• _Directions for this task_: Using the listing below, set down exactly the lines starting at the line that contains "69.30 | 63.52 |" and ending at the line that contains "Haruechaiyasak, C., Kongyoung, S., and Damrongrat, C.", both included, and no others.

• _Records for the task_:
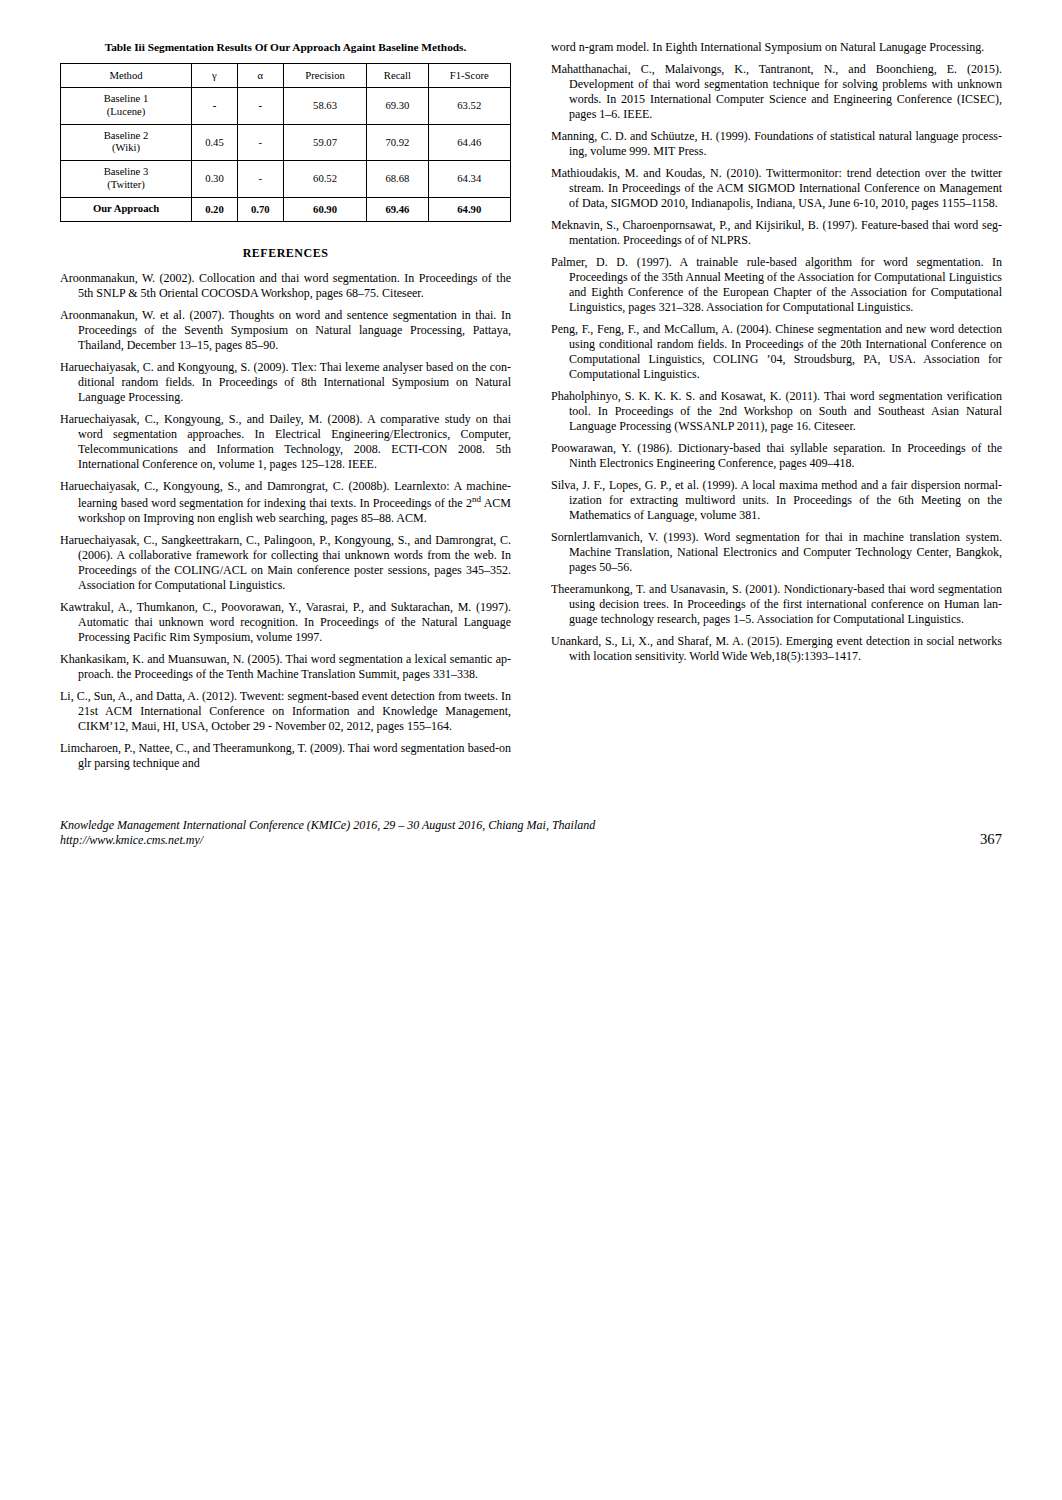Table Iii Segmentation Results Of Our Approach Againt Baseline Methods.
| Method | γ | α | Precision | Recall | F1-Score |
| --- | --- | --- | --- | --- | --- |
| Baseline 1 (Lucene) | - | - | 58.63 | 69.30 | 63.52 |
| Baseline 2 (Wiki) | 0.45 | - | 59.07 | 70.92 | 64.46 |
| Baseline 3 (Twitter) | 0.30 | - | 60.52 | 68.68 | 64.34 |
| Our Approach | 0.20 | 0.70 | 60.90 | 69.46 | 64.90 |
REFERENCES
Aroonmanakun, W. (2002). Collocation and thai word segmentation. In Proceedings of the 5th SNLP & 5th Oriental COCOSDA Workshop, pages 68–75. Citeseer.
Aroonmanakun, W. et al. (2007). Thoughts on word and sentence segmentation in thai. In Proceedings of the Seventh Symposium on Natural language Processing, Pattaya, Thailand, December 13–15, pages 85–90.
Haruechaiyasak, C. and Kongyoung, S. (2009). Tlex: Thai lexeme analyser based on the conditional random fields. In Proceedings of 8th International Symposium on Natural Language Processing.
Haruechaiyasak, C., Kongyoung, S., and Dailey, M. (2008). A comparative study on thai word segmentation approaches. In Electrical Engineering/Electronics, Computer, Telecommunications and Information Technology, 2008. ECTI-CON 2008. 5th International Conference on, volume 1, pages 125–128. IEEE.
Haruechaiyasak, C., Kongyoung, S., and Damrongrat, C. (2008b). Learnlexto: A machine-learning based word segmentation for indexing thai texts. In Proceedings of the 2nd ACM workshop on Improving non english web searching, pages 85–88. ACM.
Haruechaiyasak, C., Sangkeettrakarn, C., Palingoon, P., Kongyoung, S., and Damrongrat, C. (2006). A collaborative framework for collecting thai unknown words from the web. In Proceedings of the COLING/ACL on Main conference poster sessions, pages 345–352. Association for Computational Linguistics.
Kawtrakul, A., Thumkanon, C., Poovorawan, Y., Varasrai, P., and Suktarachan, M. (1997). Automatic thai unknown word recognition. In Proceedings of the Natural Language Processing Pacific Rim Symposium, volume 1997.
Khankasikam, K. and Muansuwan, N. (2005). Thai word segmentation a lexical semantic approach. the Proceedings of the Tenth Machine Translation Summit, pages 331–338.
Li, C., Sun, A., and Datta, A. (2012). Twevent: segment-based event detection from tweets. In 21st ACM International Conference on Information and Knowledge Management, CIKM’12, Maui, HI, USA, October 29 - November 02, 2012, pages 155–164.
Limcharoen, P., Nattee, C., and Theeramunkong, T. (2009). Thai word segmentation based-on glr parsing technique and
word n-gram model. In Eighth International Symposium on Natural Lanugage Processing.
Mahatthanachai, C., Malaivongs, K., Tantranont, N., and Boonchieng, E. (2015). Development of thai word segmentation technique for solving problems with unknown words. In 2015 International Computer Science and Engineering Conference (ICSEC), pages 1–6. IEEE.
Manning, C. D. and Schüutze, H. (1999). Foundations of statistical natural language processing, volume 999. MIT Press.
Mathioudakis, M. and Koudas, N. (2010). Twittermonitor: trend detection over the twitter stream. In Proceedings of the ACM SIGMOD International Conference on Management of Data, SIGMOD 2010, Indianapolis, Indiana, USA, June 6-10, 2010, pages 1155–1158.
Meknavin, S., Charoenpornsawat, P., and Kijsirikul, B. (1997). Feature-based thai word segmentation. Proceedings of of NLPRS.
Palmer, D. D. (1997). A trainable rule-based algorithm for word segmentation. In Proceedings of the 35th Annual Meeting of the Association for Computational Linguistics and Eighth Conference of the European Chapter of the Association for Computational Linguistics, pages 321–328. Association for Computational Linguistics.
Peng, F., Feng, F., and McCallum, A. (2004). Chinese segmentation and new word detection using conditional random fields. In Proceedings of the 20th International Conference on Computational Linguistics, COLING ’04, Stroudsburg, PA, USA. Association for Computational Linguistics.
Phaholphinyo, S. K. K. K. S. and Kosawat, K. (2011). Thai word segmentation verification tool. In Proceedings of the 2nd Workshop on South and Southeast Asian Natural Language Processing (WSSANLP 2011), page 16. Citeseer.
Poowarawan, Y. (1986). Dictionary-based thai syllable separation. In Proceedings of the Ninth Electronics Engineering Conference, pages 409–418.
Silva, J. F., Lopes, G. P., et al. (1999). A local maxima method and a fair dispersion normalization for extracting multiword units. In Proceedings of the 6th Meeting on the Mathematics of Language, volume 381.
Sornlertlamvanich, V. (1993). Word segmentation for thai in machine translation system. Machine Translation, National Electronics and Computer Technology Center, Bangkok, pages 50–56.
Theeramunkong, T. and Usanavasin, S. (2001). Nondictionary-based thai word segmentation using decision trees. In Proceedings of the first international conference on Human language technology research, pages 1–5. Association for Computational Linguistics.
Unankard, S., Li, X., and Sharaf, M. A. (2015). Emerging event detection in social networks with location sensitivity. World Wide Web,18(5):1393–1417.
Knowledge Management International Conference (KMICe) 2016, 29 – 30 August 2016, Chiang Mai, Thailand
http://www.kmice.cms.net.my/
367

• _Answer below_:
| Baseline 1 (Lucene) | - | - | 58.63 | 69.30 | 63.52 |
| Baseline 2 (Wiki) | 0.45 | - | 59.07 | 70.92 | 64.46 |
| Baseline 3 (Twitter) | 0.30 | - | 60.52 | 68.68 | 64.34 |
| Our Approach | 0.20 | 0.70 | 60.90 | 69.46 | 64.90 |
REFERENCES
Aroonmanakun, W. (2002). Collocation and thai word segmentation. In Proceedings of the 5th SNLP & 5th Oriental COCOSDA Workshop, pages 68–75. Citeseer.
Aroonmanakun, W. et al. (2007). Thoughts on word and sentence segmentation in thai. In Proceedings of the Seventh Symposium on Natural language Processing, Pattaya, Thailand, December 13–15, pages 85–90.
Haruechaiyasak, C. and Kongyoung, S. (2009). Tlex: Thai lexeme analyser based on the conditional random fields. In Proceedings of 8th International Symposium on Natural Language Processing.
Haruechaiyasak, C., Kongyoung, S., and Dailey, M. (2008). A comparative study on thai word segmentation approaches. In Electrical Engineering/Electronics, Computer, Telecommunications and Information Technology, 2008. ECTI-CON 2008. 5th International Conference on, volume 1, pages 125–128. IEEE.
Haruechaiyasak, C., Kongyoung, S., and Damrongrat, C. (2008b). Learnlexto: A machine-learning based word segmentation for indexing thai texts. In Proceedings of the 2nd ACM workshop on Improving non english web searching, pages 85–88. ACM.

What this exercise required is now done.